Era sábado, como otros sábados y los que vendrían, y se hallaba ojeando la prensa en la tableta, haciendo hora antes de salir para solucionar un par de cosas de poca importancia; tiempo para remolonear antes de echarse a la calle y en un par de capotazos plantarse en la hora del aperitivo sin otra cosa que hacer que elegir dónde y con quién. Entonces tropezó con el titular y de inmediato sintió una especie de fastidio que tenía toda la pinta de ir a estropearle la mañana. ─ Es verdad, mañana hay que votar… Y alzó la cabeza permaneciendo con la mirada fija en el techo. ─ ¡Uf! Fue lo siguiente. ¿Le apetecía votar o, como de costumbre, debería volver a formalizar todo un ejercicio de responsabilidad ciudadana para autoafianzarse -o volverse a convencer- en una obligación democrática que cada vez le parecía más ajena? Tampoco quería extraviarse en la sospechosamente manipulada y cada vez más persistente concurrencia de la inutilidad de las elecciones. Y no le apetecía decirse que le daba igual, como tanta gente que, con la cabeza gacha y pretendiendo que saben sin saber, farfullan que ellos están al margen, o por encima, o directamente pasan, antes que asumir su derrota en forma de irrelevancia política -y lo que es peor, autoconvencidos de ello y sin ningún género de dudas, lo que no deja de ser la enésima victoria de sus verdugos a la hora de doblegar hasta la mínima voluntad de resistencia de unas conciencias permanentemente humilladas y tan equivocadas como perdidas.
Es cierto que los cambios políticos, si es que todavía existían y había gente que seguía teniendo esperanza en ellos, le afectaban cada vez menos, su vida se parecía cada vez más a una cómoda y relajada rutina prolongándose en el tiempo en función de un ganar y gastar sin otro mérito que evitar pensar o preocuparse en exceso por cuestiones que no le afectaran directamente. Probablemente la vida aseada e intrascendente con la que más de uno soñaba para no tener que votar nunca más. Intentó fijar en su memoria los caretos de los representantes políticos sometidos a las urnas y se sintió incapaz de diferenciarlos, daba igual si hombres o mujeres, las mismas caras de estreñidos aguantando el estómago con tal de salir bien en la foto, con idéntico disfraz -ni siquiera había espacio para lo moderno o alternativo-, religiosamente convencidos del trámite. Un mero trámite que cumplimentar, ya que alguien tiene que ocupar el escaño y no todos disponemos de estómago para ello. Aunque algunos lo crean muy merecido después de haber aguantado durante años el correspondiente y jerárquico escalafón de ascensos que precisamente ahora les sitúa a la cabeza, en primera línea, listos para… ¿qué?

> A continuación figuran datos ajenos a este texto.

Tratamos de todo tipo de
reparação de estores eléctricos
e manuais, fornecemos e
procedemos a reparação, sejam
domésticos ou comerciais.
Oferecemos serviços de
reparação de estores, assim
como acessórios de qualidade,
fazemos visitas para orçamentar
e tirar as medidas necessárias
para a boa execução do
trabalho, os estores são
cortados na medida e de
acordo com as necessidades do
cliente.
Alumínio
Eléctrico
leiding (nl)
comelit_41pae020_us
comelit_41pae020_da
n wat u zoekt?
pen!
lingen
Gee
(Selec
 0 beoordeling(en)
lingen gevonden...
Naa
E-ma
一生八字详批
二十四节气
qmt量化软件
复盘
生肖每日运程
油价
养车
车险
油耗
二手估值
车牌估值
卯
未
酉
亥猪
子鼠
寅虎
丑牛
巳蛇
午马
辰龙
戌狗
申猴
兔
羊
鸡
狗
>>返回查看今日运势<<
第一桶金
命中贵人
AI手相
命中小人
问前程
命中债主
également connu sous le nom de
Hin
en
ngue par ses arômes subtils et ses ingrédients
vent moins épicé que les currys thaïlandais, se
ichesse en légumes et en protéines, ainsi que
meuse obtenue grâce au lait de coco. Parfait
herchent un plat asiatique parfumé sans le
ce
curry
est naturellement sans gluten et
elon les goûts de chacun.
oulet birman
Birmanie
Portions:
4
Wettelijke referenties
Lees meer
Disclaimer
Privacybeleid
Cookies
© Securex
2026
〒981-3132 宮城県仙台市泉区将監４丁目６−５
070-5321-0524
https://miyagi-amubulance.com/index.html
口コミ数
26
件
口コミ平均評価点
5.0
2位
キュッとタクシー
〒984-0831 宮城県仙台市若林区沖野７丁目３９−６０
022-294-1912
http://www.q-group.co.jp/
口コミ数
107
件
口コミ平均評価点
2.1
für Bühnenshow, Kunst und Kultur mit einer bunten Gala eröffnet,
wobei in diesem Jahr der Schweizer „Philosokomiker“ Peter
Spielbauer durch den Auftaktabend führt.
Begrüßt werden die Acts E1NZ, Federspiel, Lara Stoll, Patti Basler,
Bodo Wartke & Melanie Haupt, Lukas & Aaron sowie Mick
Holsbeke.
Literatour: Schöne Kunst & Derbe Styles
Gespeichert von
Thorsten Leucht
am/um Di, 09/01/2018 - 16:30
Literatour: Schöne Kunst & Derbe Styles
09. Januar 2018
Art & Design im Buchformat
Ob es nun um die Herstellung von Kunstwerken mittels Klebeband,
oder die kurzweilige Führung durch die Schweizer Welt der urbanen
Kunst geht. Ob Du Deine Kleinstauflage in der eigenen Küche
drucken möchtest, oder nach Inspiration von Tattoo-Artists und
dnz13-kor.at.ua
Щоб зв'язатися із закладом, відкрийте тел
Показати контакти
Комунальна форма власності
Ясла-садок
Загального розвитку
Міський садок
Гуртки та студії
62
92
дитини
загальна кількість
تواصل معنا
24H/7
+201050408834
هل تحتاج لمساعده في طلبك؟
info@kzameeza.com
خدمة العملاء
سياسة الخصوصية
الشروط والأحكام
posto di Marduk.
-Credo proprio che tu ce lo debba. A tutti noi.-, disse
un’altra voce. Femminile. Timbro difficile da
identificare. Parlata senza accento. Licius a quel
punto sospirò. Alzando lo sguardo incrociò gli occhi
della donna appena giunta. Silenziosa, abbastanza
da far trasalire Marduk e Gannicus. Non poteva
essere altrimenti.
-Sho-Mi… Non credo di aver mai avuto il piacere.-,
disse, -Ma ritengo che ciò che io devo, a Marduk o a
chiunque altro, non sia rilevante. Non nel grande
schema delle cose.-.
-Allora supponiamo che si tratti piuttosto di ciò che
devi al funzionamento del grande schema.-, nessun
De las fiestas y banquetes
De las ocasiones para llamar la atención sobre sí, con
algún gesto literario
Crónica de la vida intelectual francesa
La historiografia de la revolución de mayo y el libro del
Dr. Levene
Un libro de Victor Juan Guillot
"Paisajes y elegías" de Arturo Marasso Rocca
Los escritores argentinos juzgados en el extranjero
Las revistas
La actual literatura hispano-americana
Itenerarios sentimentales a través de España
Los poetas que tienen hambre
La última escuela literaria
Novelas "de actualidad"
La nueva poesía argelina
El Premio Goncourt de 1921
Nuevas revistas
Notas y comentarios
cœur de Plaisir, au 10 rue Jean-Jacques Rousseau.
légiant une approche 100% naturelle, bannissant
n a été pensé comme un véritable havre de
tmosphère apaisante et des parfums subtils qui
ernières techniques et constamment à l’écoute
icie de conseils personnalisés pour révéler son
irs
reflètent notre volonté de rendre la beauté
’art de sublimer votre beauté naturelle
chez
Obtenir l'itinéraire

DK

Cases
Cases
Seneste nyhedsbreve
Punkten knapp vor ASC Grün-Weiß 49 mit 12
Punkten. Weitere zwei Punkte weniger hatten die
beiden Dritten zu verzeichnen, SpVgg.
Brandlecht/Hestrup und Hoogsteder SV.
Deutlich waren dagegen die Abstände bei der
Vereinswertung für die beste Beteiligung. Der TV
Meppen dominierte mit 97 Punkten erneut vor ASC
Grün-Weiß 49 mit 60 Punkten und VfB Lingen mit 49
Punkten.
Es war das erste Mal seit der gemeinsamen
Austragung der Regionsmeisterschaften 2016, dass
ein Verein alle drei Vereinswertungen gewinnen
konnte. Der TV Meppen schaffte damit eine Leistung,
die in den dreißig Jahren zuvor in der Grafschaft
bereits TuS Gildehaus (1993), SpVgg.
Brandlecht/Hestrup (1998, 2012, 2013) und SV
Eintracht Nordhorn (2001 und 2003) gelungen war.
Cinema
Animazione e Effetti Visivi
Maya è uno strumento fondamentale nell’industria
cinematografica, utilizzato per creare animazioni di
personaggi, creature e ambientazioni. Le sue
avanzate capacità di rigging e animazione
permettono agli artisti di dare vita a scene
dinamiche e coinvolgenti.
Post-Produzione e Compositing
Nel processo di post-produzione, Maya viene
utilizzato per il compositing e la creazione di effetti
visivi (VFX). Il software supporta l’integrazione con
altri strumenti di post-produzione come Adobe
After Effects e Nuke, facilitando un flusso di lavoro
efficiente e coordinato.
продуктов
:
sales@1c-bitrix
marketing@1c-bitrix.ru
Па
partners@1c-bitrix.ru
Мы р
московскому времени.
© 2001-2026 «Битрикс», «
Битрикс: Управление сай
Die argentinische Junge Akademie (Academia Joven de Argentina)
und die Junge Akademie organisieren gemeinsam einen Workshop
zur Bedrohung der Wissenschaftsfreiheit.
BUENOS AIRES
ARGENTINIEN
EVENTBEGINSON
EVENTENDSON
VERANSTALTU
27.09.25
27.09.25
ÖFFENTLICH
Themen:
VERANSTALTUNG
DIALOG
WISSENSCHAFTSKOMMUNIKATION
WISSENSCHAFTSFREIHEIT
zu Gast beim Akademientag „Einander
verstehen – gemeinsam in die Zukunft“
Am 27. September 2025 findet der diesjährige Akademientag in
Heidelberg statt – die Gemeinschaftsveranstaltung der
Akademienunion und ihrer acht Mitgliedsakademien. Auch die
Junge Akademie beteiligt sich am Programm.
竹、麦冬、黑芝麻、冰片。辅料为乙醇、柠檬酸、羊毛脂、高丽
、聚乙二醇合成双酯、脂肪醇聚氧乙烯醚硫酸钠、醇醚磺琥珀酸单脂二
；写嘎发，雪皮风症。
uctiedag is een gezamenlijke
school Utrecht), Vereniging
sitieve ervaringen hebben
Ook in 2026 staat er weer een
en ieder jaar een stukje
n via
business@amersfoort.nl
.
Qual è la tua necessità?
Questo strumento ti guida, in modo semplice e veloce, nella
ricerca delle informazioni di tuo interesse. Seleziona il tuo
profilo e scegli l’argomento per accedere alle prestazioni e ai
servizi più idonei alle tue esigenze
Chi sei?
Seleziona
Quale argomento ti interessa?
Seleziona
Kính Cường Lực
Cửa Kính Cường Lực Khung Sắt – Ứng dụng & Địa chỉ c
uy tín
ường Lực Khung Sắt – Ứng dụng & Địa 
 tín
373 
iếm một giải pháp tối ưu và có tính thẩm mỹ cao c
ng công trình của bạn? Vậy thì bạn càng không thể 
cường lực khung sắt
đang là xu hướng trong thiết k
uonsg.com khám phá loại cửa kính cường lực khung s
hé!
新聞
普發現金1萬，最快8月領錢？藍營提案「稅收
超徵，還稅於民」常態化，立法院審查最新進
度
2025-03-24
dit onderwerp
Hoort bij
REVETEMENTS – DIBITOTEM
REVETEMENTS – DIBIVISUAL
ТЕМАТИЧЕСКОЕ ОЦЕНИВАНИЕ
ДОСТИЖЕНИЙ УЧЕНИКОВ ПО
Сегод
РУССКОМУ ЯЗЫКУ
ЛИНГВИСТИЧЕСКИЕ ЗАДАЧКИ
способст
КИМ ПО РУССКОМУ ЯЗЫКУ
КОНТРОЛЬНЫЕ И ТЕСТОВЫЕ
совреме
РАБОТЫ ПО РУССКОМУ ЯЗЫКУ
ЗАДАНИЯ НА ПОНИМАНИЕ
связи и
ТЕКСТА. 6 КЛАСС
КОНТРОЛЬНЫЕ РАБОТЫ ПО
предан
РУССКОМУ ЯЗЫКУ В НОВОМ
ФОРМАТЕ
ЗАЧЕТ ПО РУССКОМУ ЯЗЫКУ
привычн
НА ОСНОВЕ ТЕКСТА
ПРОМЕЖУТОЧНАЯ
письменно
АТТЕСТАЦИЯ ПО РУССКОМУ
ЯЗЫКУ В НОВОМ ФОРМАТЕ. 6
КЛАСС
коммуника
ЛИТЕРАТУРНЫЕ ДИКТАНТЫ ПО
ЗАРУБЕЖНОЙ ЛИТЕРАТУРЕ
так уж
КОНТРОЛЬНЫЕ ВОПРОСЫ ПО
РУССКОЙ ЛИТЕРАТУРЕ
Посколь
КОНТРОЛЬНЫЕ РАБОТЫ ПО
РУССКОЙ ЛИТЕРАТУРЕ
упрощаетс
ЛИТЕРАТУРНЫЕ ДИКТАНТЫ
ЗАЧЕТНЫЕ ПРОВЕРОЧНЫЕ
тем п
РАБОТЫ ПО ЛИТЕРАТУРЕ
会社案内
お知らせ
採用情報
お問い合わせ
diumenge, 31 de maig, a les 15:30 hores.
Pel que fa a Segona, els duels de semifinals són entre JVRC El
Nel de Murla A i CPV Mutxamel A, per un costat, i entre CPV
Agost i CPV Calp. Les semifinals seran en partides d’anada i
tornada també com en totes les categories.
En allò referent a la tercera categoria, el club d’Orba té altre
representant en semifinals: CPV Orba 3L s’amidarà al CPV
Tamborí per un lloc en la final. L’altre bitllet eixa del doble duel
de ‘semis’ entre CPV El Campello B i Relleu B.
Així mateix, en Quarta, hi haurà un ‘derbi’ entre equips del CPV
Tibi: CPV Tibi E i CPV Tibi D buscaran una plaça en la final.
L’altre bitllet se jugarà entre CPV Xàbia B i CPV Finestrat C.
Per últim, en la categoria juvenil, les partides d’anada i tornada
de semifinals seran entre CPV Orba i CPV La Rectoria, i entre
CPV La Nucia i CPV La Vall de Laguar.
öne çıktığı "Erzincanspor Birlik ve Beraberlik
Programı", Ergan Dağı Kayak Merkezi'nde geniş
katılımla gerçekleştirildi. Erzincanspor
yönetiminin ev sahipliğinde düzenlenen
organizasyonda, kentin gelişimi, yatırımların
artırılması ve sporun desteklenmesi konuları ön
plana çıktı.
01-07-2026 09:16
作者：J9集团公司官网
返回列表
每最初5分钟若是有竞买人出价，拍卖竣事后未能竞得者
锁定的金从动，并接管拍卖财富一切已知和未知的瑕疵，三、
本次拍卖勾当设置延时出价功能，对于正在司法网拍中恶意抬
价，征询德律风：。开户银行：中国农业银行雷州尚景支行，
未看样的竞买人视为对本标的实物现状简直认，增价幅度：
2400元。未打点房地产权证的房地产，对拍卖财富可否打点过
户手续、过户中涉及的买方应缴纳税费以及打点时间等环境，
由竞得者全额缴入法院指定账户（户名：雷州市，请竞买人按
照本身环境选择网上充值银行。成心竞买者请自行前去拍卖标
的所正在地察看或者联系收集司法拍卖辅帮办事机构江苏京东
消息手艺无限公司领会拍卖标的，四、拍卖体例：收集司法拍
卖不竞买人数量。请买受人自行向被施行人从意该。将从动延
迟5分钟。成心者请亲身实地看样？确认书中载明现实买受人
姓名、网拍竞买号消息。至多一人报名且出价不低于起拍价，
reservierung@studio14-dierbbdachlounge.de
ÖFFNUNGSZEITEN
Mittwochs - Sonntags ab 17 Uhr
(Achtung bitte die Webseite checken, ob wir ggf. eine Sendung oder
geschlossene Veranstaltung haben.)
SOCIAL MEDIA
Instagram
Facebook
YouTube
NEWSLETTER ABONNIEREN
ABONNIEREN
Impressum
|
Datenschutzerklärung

Tampoco había ningún atractivo estético, físico o sexual -por buscar alguna excusa- que le incitara a mover el voto en una u otra dirección, siempre del lado de los que mienten a la hora de aventurar, promover o intentar cambios y con cara de creerse sus propias mentiras. Es más, algunas jetas ni siquiera podían, o sabían, disimular, era como si te escupieran directamente a la cara: ─ Mira, tío, estoy aquí porque he chupado todo lo que había que chupar y también me he tragado todo lo que había que tragar, y lo he hecho tan bien que ahora puedo hacer y decir lo que me dé la gana con el convencimiento de que nadie me lo va a impedir. Y me gusta ver cómo te cabreas sabiendo como sabes que soy tan imbécil como servil, es lo que hay, nosotros servimos para estas mierdas porque no nos hacemos preguntas, es más, disfrutamos a vuestra costa y razones -da igual si ciertas o no-, razones de perdedores que no le interesan a nadie porque lo que todos quieren es ganar y ganar significa estar donde yo estoy; y cuando me vaya, o me echen, me da igual, seguro que tendré para vivir mil veces mejor que tú. La vida es esto, ¡gilipollas!
Levantando la vista de la tableta lanzó una mirada a su alrededor y se preguntó: ─ ¿Qué me falta? ¿qué necesito? -luego- ¿qué nos falta? ¿qué necesitamos? Y entonces se le torció definitivamente el gesto. Mañana iría a votar.